I'm trying to extract some data from a given XML file. Therefore, I have to select some specific nodes by their attribute values. My XML looks like this:
<?xml version="1.0" encoding="UTF-8" ?>
<svg ....>
....
<g font-family="'BentonSans Medium'" font-size="12">
<text>bla bla bla</text>
....
</g>
....
</svg>
I've tried to escape the apostrophs in the value but I couldn't get it working.
from lxml import etree as ET
tree = ET.parse("file.svg")
root = tree.getroot()
xPath = ".//g[@font-family=''BentonSans Medium']"
print(root.findall(xPath))
I always get errors of this kind:
File "C:\Python34\lib\site-packages\lxml\_elementpath.py", line 214, in prepare_predicate
raise SyntaxError("invalid predicate")
Anyone got ideas how to select these nodes with XPath?
Try this:
xPath = ".//g[@font-family=\"'BentonSans Medium'\"]"
Your code fails because you haven't put the closing single quote:
xPath = ".//g[@font-family=''BentonSans Medium']"

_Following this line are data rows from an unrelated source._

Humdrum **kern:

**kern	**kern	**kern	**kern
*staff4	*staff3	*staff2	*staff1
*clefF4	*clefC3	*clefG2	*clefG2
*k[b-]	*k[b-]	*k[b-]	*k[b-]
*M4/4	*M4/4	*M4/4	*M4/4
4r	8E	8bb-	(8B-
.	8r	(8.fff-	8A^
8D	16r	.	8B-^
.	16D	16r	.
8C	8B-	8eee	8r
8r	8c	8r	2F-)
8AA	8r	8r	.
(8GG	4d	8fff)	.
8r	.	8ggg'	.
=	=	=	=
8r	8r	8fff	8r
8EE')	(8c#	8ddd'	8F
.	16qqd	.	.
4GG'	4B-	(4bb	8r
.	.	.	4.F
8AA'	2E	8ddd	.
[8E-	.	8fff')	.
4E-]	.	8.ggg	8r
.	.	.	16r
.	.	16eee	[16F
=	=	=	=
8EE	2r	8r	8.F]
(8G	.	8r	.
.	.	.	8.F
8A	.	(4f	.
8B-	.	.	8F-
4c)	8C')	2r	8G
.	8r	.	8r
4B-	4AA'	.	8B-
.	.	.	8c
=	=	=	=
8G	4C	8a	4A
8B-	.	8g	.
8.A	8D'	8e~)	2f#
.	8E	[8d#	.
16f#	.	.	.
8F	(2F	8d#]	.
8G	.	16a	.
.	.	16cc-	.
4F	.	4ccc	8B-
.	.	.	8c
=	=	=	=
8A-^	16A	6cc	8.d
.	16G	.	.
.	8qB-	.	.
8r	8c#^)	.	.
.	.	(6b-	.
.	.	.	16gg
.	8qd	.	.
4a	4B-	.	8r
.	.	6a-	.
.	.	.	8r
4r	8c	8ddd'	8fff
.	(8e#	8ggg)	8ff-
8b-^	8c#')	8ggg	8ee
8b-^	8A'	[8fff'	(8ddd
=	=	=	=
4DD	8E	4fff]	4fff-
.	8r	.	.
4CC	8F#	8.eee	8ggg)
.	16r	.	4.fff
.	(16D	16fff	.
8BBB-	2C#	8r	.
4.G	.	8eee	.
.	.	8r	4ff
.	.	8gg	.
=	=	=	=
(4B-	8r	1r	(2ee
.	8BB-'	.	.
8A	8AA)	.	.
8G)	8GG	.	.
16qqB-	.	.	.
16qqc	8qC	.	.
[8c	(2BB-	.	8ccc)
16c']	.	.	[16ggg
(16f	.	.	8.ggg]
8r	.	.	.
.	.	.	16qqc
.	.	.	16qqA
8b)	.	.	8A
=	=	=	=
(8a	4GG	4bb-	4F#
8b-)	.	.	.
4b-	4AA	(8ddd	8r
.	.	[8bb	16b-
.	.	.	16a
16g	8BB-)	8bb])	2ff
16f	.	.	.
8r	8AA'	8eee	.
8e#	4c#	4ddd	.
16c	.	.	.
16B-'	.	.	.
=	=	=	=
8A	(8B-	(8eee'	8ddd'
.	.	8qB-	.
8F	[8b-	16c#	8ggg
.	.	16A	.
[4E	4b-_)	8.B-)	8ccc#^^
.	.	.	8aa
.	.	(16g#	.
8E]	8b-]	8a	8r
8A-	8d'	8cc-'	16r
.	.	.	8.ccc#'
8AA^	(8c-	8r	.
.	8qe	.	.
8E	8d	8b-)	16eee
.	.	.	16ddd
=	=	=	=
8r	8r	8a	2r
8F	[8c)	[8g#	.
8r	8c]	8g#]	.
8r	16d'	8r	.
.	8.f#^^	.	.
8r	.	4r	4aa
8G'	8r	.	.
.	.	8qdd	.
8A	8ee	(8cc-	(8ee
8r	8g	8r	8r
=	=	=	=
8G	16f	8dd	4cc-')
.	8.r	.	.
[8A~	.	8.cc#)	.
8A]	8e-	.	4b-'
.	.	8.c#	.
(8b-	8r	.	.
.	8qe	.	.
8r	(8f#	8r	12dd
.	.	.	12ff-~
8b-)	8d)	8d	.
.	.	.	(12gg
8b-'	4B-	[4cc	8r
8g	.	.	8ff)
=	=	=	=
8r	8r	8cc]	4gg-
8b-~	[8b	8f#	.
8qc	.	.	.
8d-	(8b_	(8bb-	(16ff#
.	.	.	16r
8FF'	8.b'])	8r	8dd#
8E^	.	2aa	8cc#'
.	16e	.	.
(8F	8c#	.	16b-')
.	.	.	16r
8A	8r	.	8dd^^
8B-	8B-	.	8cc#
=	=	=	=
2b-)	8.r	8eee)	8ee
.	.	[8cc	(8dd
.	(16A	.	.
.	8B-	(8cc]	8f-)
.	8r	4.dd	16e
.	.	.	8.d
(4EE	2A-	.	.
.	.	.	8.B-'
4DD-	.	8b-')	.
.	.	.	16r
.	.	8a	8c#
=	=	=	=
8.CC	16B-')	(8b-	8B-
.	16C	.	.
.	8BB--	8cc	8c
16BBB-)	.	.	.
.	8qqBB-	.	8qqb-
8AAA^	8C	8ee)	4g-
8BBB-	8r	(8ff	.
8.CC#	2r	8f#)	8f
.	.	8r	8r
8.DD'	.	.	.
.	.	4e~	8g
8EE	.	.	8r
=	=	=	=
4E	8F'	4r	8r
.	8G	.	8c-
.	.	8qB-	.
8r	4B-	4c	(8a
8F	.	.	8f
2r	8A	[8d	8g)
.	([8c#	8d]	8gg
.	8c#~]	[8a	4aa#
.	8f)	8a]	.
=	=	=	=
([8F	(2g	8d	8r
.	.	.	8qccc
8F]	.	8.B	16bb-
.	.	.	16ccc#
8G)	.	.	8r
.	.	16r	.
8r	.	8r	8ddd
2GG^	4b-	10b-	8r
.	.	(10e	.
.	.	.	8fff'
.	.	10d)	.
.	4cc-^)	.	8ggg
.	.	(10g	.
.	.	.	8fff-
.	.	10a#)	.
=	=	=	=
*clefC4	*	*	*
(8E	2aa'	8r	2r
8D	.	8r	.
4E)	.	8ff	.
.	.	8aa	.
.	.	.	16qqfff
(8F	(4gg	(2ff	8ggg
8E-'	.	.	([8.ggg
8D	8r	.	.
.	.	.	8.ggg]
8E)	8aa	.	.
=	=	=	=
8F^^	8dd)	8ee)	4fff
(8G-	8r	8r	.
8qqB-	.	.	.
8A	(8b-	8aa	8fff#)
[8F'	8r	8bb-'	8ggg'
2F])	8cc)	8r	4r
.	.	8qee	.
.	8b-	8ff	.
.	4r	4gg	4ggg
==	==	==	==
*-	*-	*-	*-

It should be after the last '
:
xPath = ".//g[@font-family=''BentonSans Medium'']"
But it doesn't make the XPath expression correct, as '
is interpreted just as is.
By the way, if you want to check if the font-family
contains the given string, use contains()
XPath function with the xpath
method:
xPath = '//g[contains(@font-family, "BentonSans Medium")]'
print(root.xpath(xPath))
Output
[<Element g at 0x7f2093612108>]
The sample code fetches all g
elements with font-family
attribute values containing BentonSans Medium
string.
I don't know why the findall
method doesn't work with contains()
, but the xpath
seems more flexible, and I would recommend using this method instead.